Current known limitations by context:

NVIDIA GPU “K20c”: Best performance for $m \leq 16$ ; scaling to large $m$ requires new kernel specializations.
ARMv8 IAAT: Transpose-N fallback is scalar and less efficient; porting to SVE/x86 requires ISA-specific codegen.
LLM any4/any3/any2: Focused on Ampere+ GPUs; for $M \gg 8$ , shared-memory tiling is not yet enabled. Very large N can see LUT memory overhead ($16$ fp16 per row).
Empirical LLM support up to $70$B-parameter models; MLLMs and next-generation ASICs are subject to ongoing evaluation.

Potential extensions noted include hybrid pack/no-pack adaptive at run time, multi-threaded block dispatch for $M,N > 80$ , and integration with orthogonal quantization methods (AWQ, GPTQ).

6. Technical Summary and Comparative Features

The architectural commonality in all “tinygemm” incarnations is the removal of general pointer indirection, scalar cleanups, and packing costs in exchange for either:

Uniform, stride-based memory layouts with per-size optimized kernels (Jhurani et al., 2013),
Exhaustively code-generated microkernels plus input-aware tiling (Yao et al., 2022), or
Fused quantized dequantization and matmul using on-the-fly LUTs (Elhoushi et al., 7 Jul 2025).

This specialization is justified by the market of ML and HPC tasks now saturated with small-matrix GEMM bottlenecks.
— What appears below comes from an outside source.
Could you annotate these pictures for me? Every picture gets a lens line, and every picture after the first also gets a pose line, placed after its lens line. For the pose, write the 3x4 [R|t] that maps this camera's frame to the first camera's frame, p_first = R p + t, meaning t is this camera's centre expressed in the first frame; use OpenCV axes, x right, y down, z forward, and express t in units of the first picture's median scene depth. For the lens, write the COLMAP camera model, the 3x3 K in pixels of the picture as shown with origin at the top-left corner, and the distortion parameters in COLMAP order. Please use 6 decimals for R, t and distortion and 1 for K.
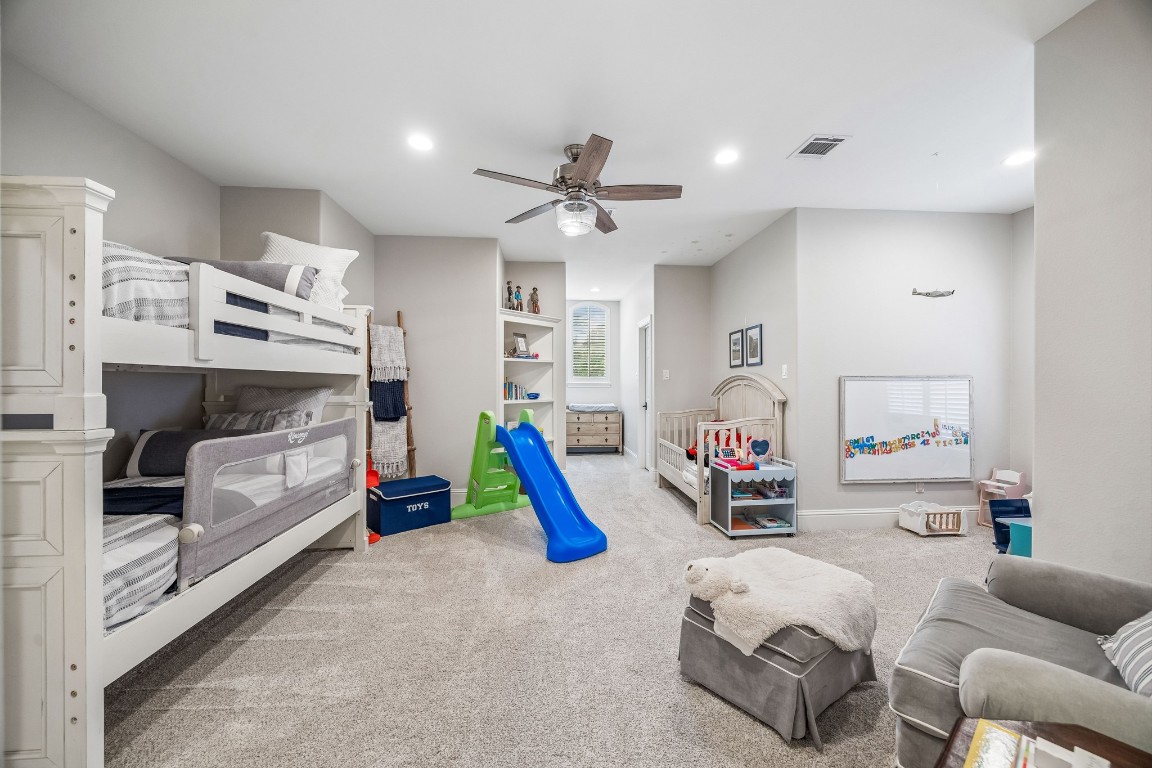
lens RADIAL K [[447.1, 0, 575.0], [0, 447.1, 382.5], [0, 0, 1]] dist [-0.001777, -0.000202]
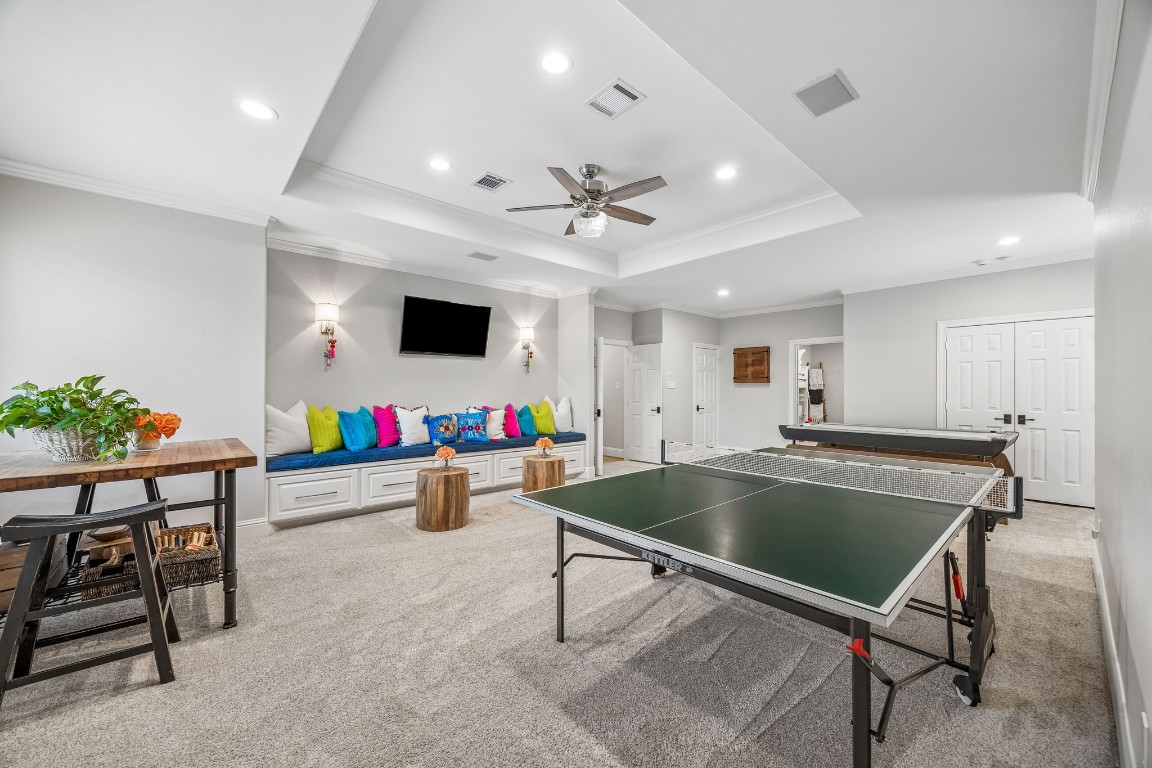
lens RADIAL K [[447.1, 0, 578.4], [0, 447.1, 383.8], [0, 0, 1]] dist [-0.001777, -0.000202]
pose [[0.615887, -0.000634, -0.787835, 0.847222], [-0.006265, 0.999964, -0.005703, -0.013525], [0.787810, 0.008449, 0.615861, -1.843357]]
Table below summarizes the evolution:

Implementation	Hardware	API strategy	Kernel specialization	Formats supported	Notable speedup
(Jhurani et al., 2013)	NVIDIA K20c	3D base+stride arrays	$m \leq 16$ , template	fp32, fp64, cfloat/cdouble	$1.3$– $6\times$ cuBLAS
(Yao et al., 2022) (IAAT)	ARMv8	Static kernel table	auto-generated, all $(m,n)$	s/d/c/z types	$1.8$– $20\times$ BLIS
(Elhoushi et al., 7 Jul 2025)	Ampere+ GPU	Descriptor+LUT API	mma tensor-core, LUTs	fp16/bf16, int4, anyn	$2$– $3\times$ PyTorch bf16

A plausible implication is that further generalization to new ISA backends (SVE, Power9) and dynamic kernel dispatch (for “medium” $M,N$ ) will dominate future tinygemm research and deployment. At present, tinygemm constitutes an exemplar of the effectiveness of hardware-proximate, workload-specific GEMM specialization in contemporary ML and simulation pipelines.